All she ever wanted to do was to die at home, sitting in her old chair, surrounded by the things she loved. That was what I wanted so to be able to give her. Instead, during the last two years of her life, my mother had to move four times, each time culling through her things, winnowing out the closets full of clothes she loved so much until the last of her belongings fit into three large bags and a couple of boxes brought from the shared room in the nursing home where she died.
Yesterday, almost five months to the day after her death, I went through those bags and boxes. It seemed the proper way to end the last year of her life.
As a grief counselor, I have heard many stories about the sorting of things. Some good, some not so much. I once saw two brothers come to physical blows over their father’s ancient, ragged, and urine-filled recliner. Things are so much more than things when they are all that is left.
Often I’m asked about the “proper time” to keep things, the “proper time” to let things go. Of course, there is no “proper time”. Textbooks say that leaving a dead loved one’s room untouched past the first anniversary of her death may be a symptom of “complicated grief”. They say the same thing about getting rid of belongings within the first month. I don’t believe either of those things. Not professionally, not personally.
Something happens when we sort through the last tangible vestiges of the dead. Something sad and painful and comforting and beautiful. It is more than the memories called up by their things; it is deeper, more visceral than that. It is something that rises and falls in its own rhythm, a rhythm not bound by time passing on a clock or a calendar. For some, it happens with furious speed, within weeks or even days after the death. For others, it is a slow hum of years, a largo of waiting and touching, picking up and replacing, diving in then avoiding for weeks or months or years at a time.

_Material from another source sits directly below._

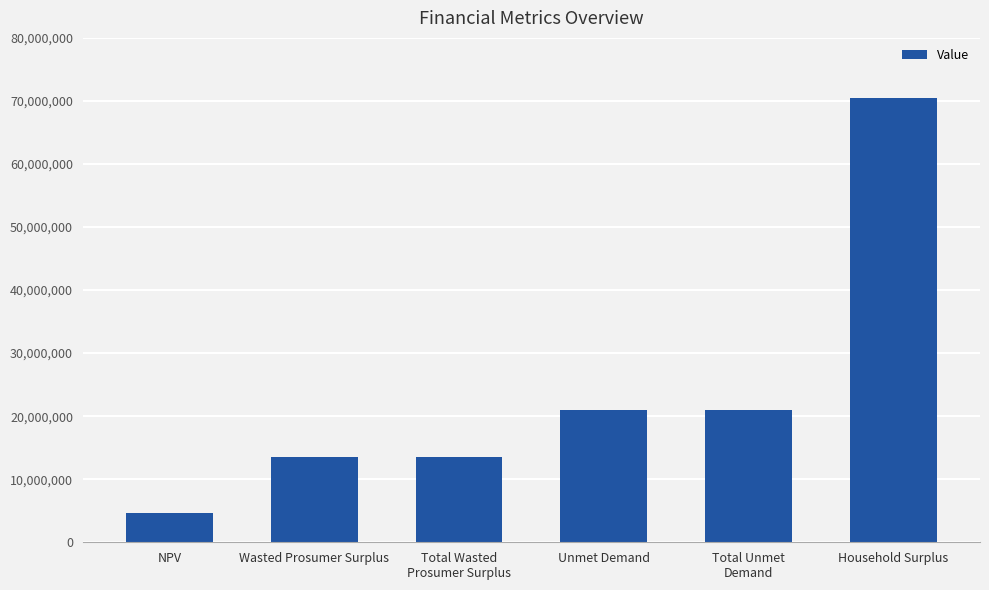

Reading left to right, list all the values displayed in this chart.

4662728.3	13485655.3	13485655.3	21054715.9	21054715.9	70525520.5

For me, it was yesterday. The last afternoon of the last year of my mother’s life. I spent it with her. With her things. With the clothes that no longer smelled like her no matter how I longed for them to. With the pieces of bling and silk scarves and fuzzy socks and yellowing books of prayer she had not already dispersed to those she loved. I touched and held and petted and stroked. I cried. I talked to her. I thanked her. I held her. And she held me in each of those last shining bits that reflected so much of who she was. Of who she will always be. A strong and beautiful woman. Gracious. Classy. With a wicked sharp tongue and a wit to match. My mother. Momma. Mommy.
I miss you so much. I love you so much. Happy New Year.